Soykırımın mağduru mu yoksa mağruru mu
Muhammed Furkan Güneş
Dünyanın gözü önünde soykırım ve katliam yapanların, çıkıp özür dilemesini beklemek saflıktan başka bir şey olmaz herhalde.
Güney Afrika Cumhuriyeti'nin İsrail'e karşı, Soykırım Sözleşmesini ihlal ettiği gerekçesiyle, Uluslararası Adalet Divanın'da (ICJ) açtığı davanın ikinci gününde bütün pişkinliği ile İsrail sözlü savunmasını verdi.
Birleşmiş Milletlerin en üst mahkemesi olarak kabul edilen, Hollanda'nın Lahey kentindeki Uluslararası Adalet Divanı'nda Güney Afrika adına konuşan Hollanda Büyükelçisi Vusimuzi Madonsela'nın dillendirdiği "Yaygın insan hakları ihlallerinin on yıllardır cezasız kalması İsrail'i cesaretlendirdi" cümlesi dünyanın ve insanlığın geleceğine dair kaygılarımızı besleyen bizi karamsarlığa gömen önemli bir cümleydi.
Modensela'nın dikkatimizi çekmeye çalıştığı; eğer bu da cezasız kalırsa insanlığın bundan sonra yaşayacağı, şiddeti ve dozu katlanarak artacak bütün soykırım ve katliamların sorumlusu olacağımızdı.
Güney Afrika Cumhuriyetini temsil edenler suçlamaları tüm delilleriyle sunsa da maalesef İsrail pişkinlik ve arsızlıkla "Gazze'de her şeyi kanunlar çerçevesinde yaptık" demekten geri durmadı.
Büyük kısmı kadın ve çocukların oluşturduğu 23 bin masum insanı öldürdüğünü unutan hastaneleri dahi yerle bir ettiğini görmezden gelen ve savunmasını, Güney Afrika Cumhuriyetinin Hamas'ı desteklediği iddiası ve suçlamasıyla yapan İsrailli yetkililer tüm delilleriyle göz önünde olan soykırım için iftira demeye de utanmadı.
Nasıl bir iyimserlik ve saflıkla İsrail'in Soykırım Sözleşmesini ihlal ettiği ve soykırım yaptığını kabul etmesi beklenir bilmiyorum. Kimse de beklemiyor sanırım. Ama Soykırım Sözleşmesinin ne zaman ve neye istinaden çıkarıldığını hatırlamak belki bize yaşadığımız absürtlüğü ve içine düştüğümüz vahşi kısırdöngüyü anlamak açısından önemlidir.
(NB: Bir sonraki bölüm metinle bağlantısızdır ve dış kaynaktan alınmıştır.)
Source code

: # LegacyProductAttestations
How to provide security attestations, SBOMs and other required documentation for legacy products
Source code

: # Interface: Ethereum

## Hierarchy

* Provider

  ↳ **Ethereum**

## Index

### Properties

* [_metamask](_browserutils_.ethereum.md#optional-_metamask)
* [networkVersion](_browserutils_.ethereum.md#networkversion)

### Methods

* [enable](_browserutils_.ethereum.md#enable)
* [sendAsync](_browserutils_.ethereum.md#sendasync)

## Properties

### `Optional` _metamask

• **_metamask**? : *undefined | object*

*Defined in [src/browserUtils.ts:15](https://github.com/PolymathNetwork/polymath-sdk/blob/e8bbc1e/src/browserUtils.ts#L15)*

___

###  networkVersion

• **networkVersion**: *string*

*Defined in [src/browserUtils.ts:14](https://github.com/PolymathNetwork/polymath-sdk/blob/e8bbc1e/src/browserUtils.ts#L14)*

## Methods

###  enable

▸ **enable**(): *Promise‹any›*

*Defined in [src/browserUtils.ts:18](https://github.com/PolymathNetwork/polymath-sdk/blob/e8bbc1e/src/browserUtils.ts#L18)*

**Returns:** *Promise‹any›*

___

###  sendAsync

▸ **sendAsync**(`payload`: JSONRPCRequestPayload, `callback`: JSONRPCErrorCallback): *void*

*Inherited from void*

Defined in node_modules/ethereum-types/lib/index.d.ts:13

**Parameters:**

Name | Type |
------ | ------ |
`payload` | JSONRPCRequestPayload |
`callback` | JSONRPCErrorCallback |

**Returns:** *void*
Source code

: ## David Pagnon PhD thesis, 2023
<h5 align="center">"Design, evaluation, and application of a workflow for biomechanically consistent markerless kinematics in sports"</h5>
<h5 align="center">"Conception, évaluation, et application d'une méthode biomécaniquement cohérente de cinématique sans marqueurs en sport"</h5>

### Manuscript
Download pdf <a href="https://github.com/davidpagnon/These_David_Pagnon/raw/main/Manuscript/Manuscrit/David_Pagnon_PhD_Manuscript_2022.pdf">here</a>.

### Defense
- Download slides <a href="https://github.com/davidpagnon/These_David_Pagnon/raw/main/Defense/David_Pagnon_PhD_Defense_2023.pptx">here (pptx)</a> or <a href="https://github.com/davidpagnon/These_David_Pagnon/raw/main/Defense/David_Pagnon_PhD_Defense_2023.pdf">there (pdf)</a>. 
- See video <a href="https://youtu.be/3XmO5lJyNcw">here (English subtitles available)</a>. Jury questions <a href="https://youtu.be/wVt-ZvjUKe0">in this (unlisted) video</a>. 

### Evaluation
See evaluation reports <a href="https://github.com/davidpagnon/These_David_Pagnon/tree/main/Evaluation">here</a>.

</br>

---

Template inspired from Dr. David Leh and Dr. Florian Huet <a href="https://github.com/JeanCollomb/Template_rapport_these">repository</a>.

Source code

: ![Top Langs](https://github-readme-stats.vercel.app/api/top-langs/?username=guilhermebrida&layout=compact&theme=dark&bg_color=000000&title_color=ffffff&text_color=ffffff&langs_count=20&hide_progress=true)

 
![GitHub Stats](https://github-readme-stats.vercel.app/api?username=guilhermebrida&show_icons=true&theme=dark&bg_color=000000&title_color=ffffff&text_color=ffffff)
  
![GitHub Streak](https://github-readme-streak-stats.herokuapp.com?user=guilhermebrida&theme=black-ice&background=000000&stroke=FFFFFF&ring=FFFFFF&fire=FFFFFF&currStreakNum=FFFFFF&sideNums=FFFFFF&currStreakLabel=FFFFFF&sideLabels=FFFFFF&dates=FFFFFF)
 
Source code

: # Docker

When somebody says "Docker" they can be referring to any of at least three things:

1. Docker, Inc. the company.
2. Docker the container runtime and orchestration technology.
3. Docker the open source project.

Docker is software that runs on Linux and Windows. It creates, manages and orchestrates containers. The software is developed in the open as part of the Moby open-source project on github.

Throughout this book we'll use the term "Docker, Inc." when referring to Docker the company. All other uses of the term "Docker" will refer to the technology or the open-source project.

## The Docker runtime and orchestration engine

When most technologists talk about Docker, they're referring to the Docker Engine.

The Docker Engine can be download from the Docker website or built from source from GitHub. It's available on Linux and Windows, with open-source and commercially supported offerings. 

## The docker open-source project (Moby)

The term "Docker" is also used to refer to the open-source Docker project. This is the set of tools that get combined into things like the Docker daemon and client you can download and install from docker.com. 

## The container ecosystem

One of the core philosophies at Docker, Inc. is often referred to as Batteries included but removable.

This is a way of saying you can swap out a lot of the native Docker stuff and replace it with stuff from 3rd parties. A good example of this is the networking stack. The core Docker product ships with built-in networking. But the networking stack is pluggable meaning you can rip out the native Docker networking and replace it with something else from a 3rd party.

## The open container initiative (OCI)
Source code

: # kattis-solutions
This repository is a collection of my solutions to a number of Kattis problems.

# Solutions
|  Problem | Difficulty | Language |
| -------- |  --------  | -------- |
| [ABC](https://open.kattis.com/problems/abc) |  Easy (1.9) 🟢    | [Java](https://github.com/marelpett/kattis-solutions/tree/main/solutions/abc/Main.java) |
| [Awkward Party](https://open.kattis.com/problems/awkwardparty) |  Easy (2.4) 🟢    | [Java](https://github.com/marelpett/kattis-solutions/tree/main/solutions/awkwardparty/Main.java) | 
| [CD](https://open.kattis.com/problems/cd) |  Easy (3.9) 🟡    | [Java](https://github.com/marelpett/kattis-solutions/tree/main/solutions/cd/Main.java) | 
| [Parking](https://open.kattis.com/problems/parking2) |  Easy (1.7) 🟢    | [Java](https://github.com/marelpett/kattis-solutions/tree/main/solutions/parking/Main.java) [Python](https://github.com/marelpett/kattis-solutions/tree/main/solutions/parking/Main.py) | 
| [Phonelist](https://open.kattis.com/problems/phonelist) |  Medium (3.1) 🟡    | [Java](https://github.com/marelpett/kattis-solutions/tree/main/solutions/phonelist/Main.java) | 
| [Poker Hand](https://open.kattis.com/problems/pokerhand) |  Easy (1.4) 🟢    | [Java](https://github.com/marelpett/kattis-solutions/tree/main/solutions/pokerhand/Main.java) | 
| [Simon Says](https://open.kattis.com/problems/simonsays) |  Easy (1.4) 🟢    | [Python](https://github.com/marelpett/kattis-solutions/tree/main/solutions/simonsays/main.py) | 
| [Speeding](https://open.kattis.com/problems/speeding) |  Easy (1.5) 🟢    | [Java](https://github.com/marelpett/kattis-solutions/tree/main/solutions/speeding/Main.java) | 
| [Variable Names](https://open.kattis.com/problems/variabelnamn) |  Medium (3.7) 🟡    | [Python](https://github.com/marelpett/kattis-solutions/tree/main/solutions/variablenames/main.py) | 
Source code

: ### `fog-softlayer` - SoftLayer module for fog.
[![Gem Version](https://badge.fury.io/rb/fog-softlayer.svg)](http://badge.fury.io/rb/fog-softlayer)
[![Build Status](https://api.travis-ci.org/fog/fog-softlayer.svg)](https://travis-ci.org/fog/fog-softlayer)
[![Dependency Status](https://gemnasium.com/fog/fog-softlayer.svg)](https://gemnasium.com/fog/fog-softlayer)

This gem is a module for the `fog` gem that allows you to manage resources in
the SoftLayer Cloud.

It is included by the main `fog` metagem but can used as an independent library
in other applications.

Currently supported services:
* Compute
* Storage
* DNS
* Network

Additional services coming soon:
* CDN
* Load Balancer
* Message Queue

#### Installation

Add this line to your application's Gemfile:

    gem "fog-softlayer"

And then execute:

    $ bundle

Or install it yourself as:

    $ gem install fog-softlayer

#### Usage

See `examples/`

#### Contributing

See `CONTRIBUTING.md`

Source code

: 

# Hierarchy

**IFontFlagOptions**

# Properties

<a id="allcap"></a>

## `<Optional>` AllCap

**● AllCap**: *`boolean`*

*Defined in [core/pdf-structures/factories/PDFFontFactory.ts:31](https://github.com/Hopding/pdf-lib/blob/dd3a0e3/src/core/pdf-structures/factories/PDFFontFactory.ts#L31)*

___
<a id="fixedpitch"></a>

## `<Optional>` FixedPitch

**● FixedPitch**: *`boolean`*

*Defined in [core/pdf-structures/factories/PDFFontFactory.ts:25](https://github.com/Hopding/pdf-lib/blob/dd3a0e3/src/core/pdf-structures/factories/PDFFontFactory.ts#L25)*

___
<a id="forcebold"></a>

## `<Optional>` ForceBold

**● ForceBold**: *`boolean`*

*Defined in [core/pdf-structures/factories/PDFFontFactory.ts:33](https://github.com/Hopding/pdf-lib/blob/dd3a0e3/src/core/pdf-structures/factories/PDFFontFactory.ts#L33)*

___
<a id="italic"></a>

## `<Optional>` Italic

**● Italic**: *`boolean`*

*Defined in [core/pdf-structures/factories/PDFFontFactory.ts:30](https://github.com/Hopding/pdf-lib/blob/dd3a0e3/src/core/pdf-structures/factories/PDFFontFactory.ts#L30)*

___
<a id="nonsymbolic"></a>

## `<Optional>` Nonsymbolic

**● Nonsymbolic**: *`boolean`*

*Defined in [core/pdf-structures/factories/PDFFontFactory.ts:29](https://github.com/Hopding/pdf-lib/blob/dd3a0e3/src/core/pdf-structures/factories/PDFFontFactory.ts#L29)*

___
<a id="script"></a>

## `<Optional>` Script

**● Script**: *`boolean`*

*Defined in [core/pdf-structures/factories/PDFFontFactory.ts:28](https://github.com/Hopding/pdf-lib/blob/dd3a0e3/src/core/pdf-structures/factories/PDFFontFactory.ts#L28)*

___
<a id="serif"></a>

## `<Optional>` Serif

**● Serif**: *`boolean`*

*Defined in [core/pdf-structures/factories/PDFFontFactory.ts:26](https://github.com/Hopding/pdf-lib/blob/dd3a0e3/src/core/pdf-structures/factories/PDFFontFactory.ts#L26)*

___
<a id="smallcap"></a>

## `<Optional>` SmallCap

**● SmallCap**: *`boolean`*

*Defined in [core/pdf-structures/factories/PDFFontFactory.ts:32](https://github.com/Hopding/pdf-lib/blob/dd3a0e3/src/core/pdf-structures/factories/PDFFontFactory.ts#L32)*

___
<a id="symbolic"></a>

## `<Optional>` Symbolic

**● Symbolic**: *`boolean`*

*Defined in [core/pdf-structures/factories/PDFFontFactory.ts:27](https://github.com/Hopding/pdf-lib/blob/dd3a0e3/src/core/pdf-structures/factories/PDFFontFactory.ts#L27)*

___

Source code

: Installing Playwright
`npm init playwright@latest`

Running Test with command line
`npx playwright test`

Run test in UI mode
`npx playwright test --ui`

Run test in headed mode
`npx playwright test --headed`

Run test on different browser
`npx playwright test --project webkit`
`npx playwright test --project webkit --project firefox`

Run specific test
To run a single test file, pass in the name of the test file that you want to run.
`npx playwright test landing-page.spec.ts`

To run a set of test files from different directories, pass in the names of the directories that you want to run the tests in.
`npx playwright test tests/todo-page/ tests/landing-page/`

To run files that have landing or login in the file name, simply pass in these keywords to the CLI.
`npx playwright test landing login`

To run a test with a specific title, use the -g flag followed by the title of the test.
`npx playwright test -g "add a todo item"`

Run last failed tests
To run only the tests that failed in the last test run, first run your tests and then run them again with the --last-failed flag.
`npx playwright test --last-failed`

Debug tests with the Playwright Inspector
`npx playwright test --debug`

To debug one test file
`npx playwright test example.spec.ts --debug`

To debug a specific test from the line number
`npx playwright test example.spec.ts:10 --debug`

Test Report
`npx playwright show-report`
Soykırım Sözleşmesi 9 Aralık 1948'de BM Genel Kurulunda kabul edilen 12 Ocak 1951'de yürürlüğe giren bir sözleşme.
Sözleşmenin içeriğini uzun uzadıya paylaşmaya gerek yok. Dileyen Türkiye'de de 1951 yılında yürürlüğe giren sözleşmenin metnine ulaşabilir ve detayları inceleyebilir.
Dikkat çekmek istediğim bu sözleşmenin 2. Dünya Savaşından sonra gündeme gelip yürürlüğe konmuş olması. Yahudilerin 1933 ve 1945 yılları arasında uğradıkları, adına Holokost dedikleri, katliam ve soykırımdan sonra bir daha benzeri yaşanmasın diye yürürlüğe konan bir sözleşme.
Holokost ile 6 milyon insanının katledildiğini dilinden düşürmeyenlerin Holokosta karşı çıkarılan Soykırım Sözleşmesini çiğnemesi ve bununla suçlanması insanlığın absürtlüğüne güzel bir örnektir.
Küresel anlamda büyük bir güce döndüğünde, Siyonist İsraillilerin, uğradıkları soykırımı misliyle Filistinli masumlara yaşatması ve bunu kendilerinde bir hak olarak görme arsızlığı, bugün kendilerini vurmasa da er geç tekrar kendilerine dönecek ve onları vuracak bir arsızlıktır.
İsrailli Siyonistler her ne kadar soykırımın mağduru ve kurbanı olduklarını dillerinden düşürmeseler de gelinen noktada soykırım mağruru olduklarını her defasında göstermekten geri durmuyorlar.